The Middle Ground

Everybody is entitled.

“Opinion is really the lowest form of human knowledge. It requires no accountability, no understanding. The highest form of knowledge… is empathy, for it requires us to suspend our egos and live in another’s world. It requires profound purpose larger than the self kind of understanding.”

Bill Bullard

The world would be much different if opinions didn’t exist.

Eight billion people agreeing on everything from Lebron being better than Jordan all the way to which country creates the best wines.

Opinions help shape cultures and communities.
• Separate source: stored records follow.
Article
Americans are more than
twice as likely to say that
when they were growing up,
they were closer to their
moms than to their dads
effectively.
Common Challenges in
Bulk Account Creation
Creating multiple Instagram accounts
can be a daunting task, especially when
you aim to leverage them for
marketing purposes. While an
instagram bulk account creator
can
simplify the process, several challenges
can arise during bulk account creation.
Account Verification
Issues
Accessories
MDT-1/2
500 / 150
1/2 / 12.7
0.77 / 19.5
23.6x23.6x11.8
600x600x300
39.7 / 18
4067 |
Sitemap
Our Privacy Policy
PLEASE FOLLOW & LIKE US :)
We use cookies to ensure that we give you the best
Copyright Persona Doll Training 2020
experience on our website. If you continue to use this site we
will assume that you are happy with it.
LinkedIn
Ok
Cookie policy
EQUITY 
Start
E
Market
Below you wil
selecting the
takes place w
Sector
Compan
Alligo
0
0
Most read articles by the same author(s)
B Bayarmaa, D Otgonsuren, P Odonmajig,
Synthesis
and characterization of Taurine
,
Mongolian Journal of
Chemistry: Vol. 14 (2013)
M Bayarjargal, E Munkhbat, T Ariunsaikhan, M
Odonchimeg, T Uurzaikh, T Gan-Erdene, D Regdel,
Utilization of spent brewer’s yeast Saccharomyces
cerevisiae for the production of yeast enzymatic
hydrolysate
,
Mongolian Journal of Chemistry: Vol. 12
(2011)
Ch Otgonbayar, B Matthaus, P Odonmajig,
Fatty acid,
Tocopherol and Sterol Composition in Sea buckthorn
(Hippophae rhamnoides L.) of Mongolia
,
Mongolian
Forums in Rome we’re used to express opinions.

But we’ve migrated from forums to tweet strings and reddit threads.

Digital dialogues have altered public discourse at scale — but we’ve lost the accountability factor.

An exchange between opinions in the modern age requires nothing more than 140 characters.

But when we aim to find the middle ground, is when we reach empathy.

Something interesting I came across recently titled the Four Quadrants of Conformism.

Author Paul Graham wrote a synopsis of how people's personalities vary in any two ways, then separated them as axes and gave the resulting four quadrants personality types.

This is a perspective on how our varied personalities affect culture, law, and the communities we all interact in.

Classifying a diverse set of people into four boxes is may raise an eyebrow to some — but it makes you think more on how much can influence (or not) an individual.